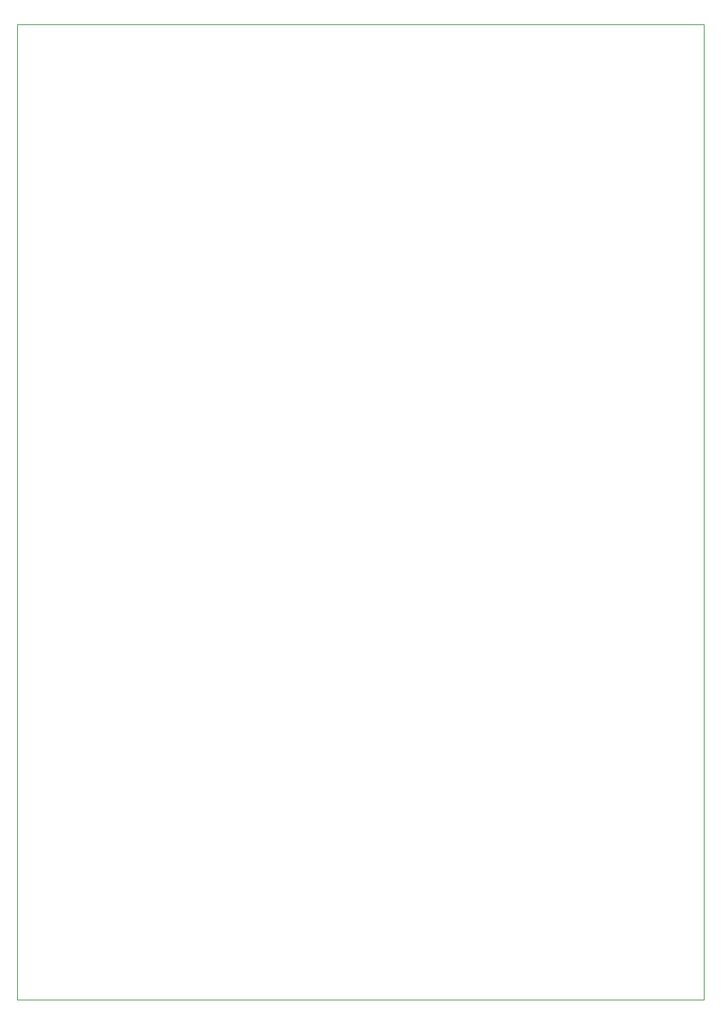
<source format=gbr>
%TF.GenerationSoftware,KiCad,Pcbnew,5.1.9*%
%TF.CreationDate,2021-04-09T15:13:00-03:00*%
%TF.ProjectId,Autito Microcontroladores,41757469-746f-4204-9d69-63726f636f6e,rev?*%
%TF.SameCoordinates,Original*%
%TF.FileFunction,Profile,NP*%
%FSLAX46Y46*%
G04 Gerber Fmt 4.6, Leading zero omitted, Abs format (unit mm)*
G04 Created by KiCad (PCBNEW 5.1.9) date 2021-04-09 15:13:00*
%MOMM*%
%LPD*%
G01*
G04 APERTURE LIST*
%TA.AperFunction,Profile*%
%ADD10C,0.050000*%
%TD*%
G04 APERTURE END LIST*
D10*
X191474600Y-154924000D02*
X191474600Y-39640000D01*
X191474600Y-39640000D02*
X110252000Y-39640000D01*
X110252000Y-154924000D02*
X191474600Y-154924000D01*
X110252000Y-39640000D02*
X110252000Y-154924000D01*
M02*

</source>
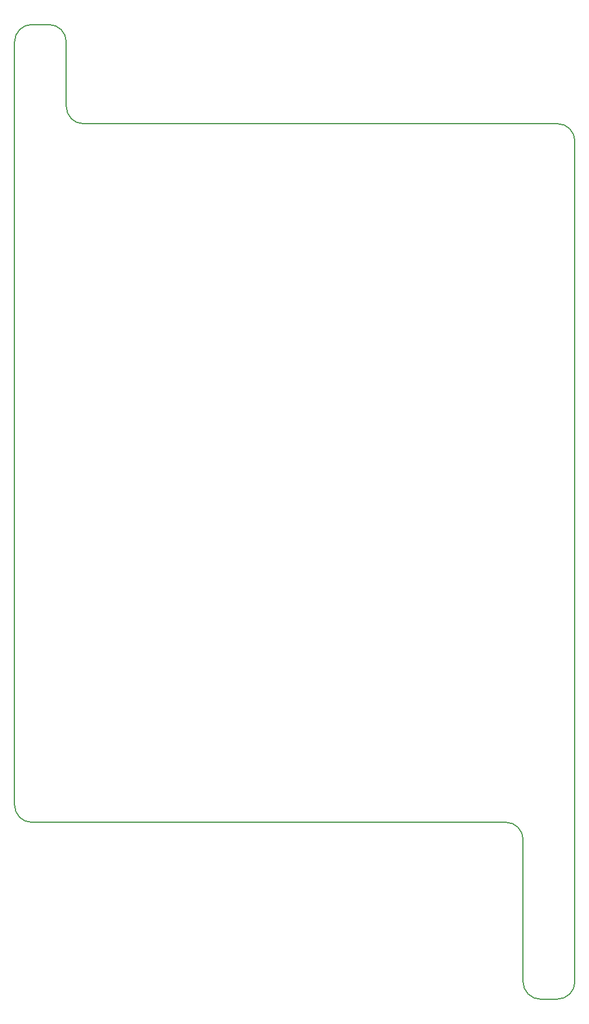
<source format=gbr>
G04 #@! TF.GenerationSoftware,KiCad,Pcbnew,(2017-06-14 revision cf083a20c)-makepkg*
G04 #@! TF.CreationDate,2017-07-19T11:09:17+02:00*
G04 #@! TF.ProjectId,dds_pi,6464735F70692E6B696361645F706362,1.0*
G04 #@! TF.SameCoordinates,Original
G04 #@! TF.FileFunction,Profile,NP*
%FSLAX46Y46*%
G04 Gerber Fmt 4.6, Leading zero omitted, Abs format (unit mm)*
G04 Created by KiCad (PCBNEW (2017-06-14 revision cf083a20c)-makepkg) date 07/19/17 11:09:17*
%MOMM*%
%LPD*%
G01*
G04 APERTURE LIST*
%ADD10C,0.150000*%
G04 APERTURE END LIST*
D10*
X58420000Y-151765000D02*
X58420000Y-39370000D01*
X130810000Y-154305000D02*
X60960000Y-154305000D01*
X133350000Y-156845000D02*
X133350000Y-177800000D01*
X133350000Y-156845000D02*
G75*
G03X130810000Y-154305000I-2540000J0D01*
G01*
X58420000Y-151765000D02*
G75*
G03X60960000Y-154305000I2540000J0D01*
G01*
X140970000Y-53975000D02*
X140970000Y-177800000D01*
X138430000Y-51435000D02*
X68580000Y-51435000D01*
X140970000Y-53975000D02*
G75*
G03X138430000Y-51435000I-2540000J0D01*
G01*
X66040000Y-48895000D02*
X66040000Y-39370000D01*
X66040000Y-48895000D02*
G75*
G03X68580000Y-51435000I2540000J0D01*
G01*
X133350000Y-177800000D02*
G75*
G03X135890000Y-180340000I2540000J0D01*
G01*
X138430000Y-180340000D02*
G75*
G03X140970000Y-177800000I0J2540000D01*
G01*
X138430000Y-180340000D02*
X135890000Y-180340000D01*
X60960000Y-36830000D02*
X63500000Y-36830000D01*
X66040000Y-39370000D02*
G75*
G03X63500000Y-36830000I-2540000J0D01*
G01*
X60960000Y-36830000D02*
G75*
G03X58420000Y-39370000I0J-2540000D01*
G01*
M02*

</source>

------------------------------------------------------------

◆ WHAT YOU SHOULD DO ◆
Please give all of the data again, exact and free of pictures.

◆ TASK RESPONSE ◆
<source format=gbr>
%TF.GenerationSoftware,KiCad,Pcbnew,5.1.9*%
%TF.CreationDate,2021-04-09T15:13:00-03:00*%
%TF.ProjectId,Autito Microcontroladores,41757469-746f-4204-9d69-63726f636f6e,rev?*%
%TF.SameCoordinates,Original*%
%TF.FileFunction,Profile,NP*%
%FSLAX46Y46*%
G04 Gerber Fmt 4.6, Leading zero omitted, Abs format (unit mm)*
G04 Created by KiCad (PCBNEW 5.1.9) date 2021-04-09 15:13:00*
%MOMM*%
%LPD*%
G01*
G04 APERTURE LIST*
%TA.AperFunction,Profile*%
%ADD10C,0.050000*%
%TD*%
G04 APERTURE END LIST*
D10*
X191474600Y-154924000D02*
X191474600Y-39640000D01*
X191474600Y-39640000D02*
X110252000Y-39640000D01*
X110252000Y-154924000D02*
X191474600Y-154924000D01*
X110252000Y-39640000D02*
X110252000Y-154924000D01*
M02*

</source>
<source format=gbr>
G04 #@! TF.GenerationSoftware,KiCad,Pcbnew,(2017-06-14 revision cf083a20c)-makepkg*
G04 #@! TF.CreationDate,2017-07-19T11:09:17+02:00*
G04 #@! TF.ProjectId,dds_pi,6464735F70692E6B696361645F706362,1.0*
G04 #@! TF.SameCoordinates,Original
G04 #@! TF.FileFunction,Profile,NP*
%FSLAX46Y46*%
G04 Gerber Fmt 4.6, Leading zero omitted, Abs format (unit mm)*
G04 Created by KiCad (PCBNEW (2017-06-14 revision cf083a20c)-makepkg) date 07/19/17 11:09:17*
%MOMM*%
%LPD*%
G01*
G04 APERTURE LIST*
%ADD10C,0.150000*%
G04 APERTURE END LIST*
D10*
X58420000Y-151765000D02*
X58420000Y-39370000D01*
X130810000Y-154305000D02*
X60960000Y-154305000D01*
X133350000Y-156845000D02*
X133350000Y-177800000D01*
X133350000Y-156845000D02*
G75*
G03X130810000Y-154305000I-2540000J0D01*
G01*
X58420000Y-151765000D02*
G75*
G03X60960000Y-154305000I2540000J0D01*
G01*
X140970000Y-53975000D02*
X140970000Y-177800000D01*
X138430000Y-51435000D02*
X68580000Y-51435000D01*
X140970000Y-53975000D02*
G75*
G03X138430000Y-51435000I-2540000J0D01*
G01*
X66040000Y-48895000D02*
X66040000Y-39370000D01*
X66040000Y-48895000D02*
G75*
G03X68580000Y-51435000I2540000J0D01*
G01*
X133350000Y-177800000D02*
G75*
G03X135890000Y-180340000I2540000J0D01*
G01*
X138430000Y-180340000D02*
G75*
G03X140970000Y-177800000I0J2540000D01*
G01*
X138430000Y-180340000D02*
X135890000Y-180340000D01*
X60960000Y-36830000D02*
X63500000Y-36830000D01*
X66040000Y-39370000D02*
G75*
G03X63500000Y-36830000I-2540000J0D01*
G01*
X60960000Y-36830000D02*
G75*
G03X58420000Y-39370000I0J-2540000D01*
G01*
M02*

</source>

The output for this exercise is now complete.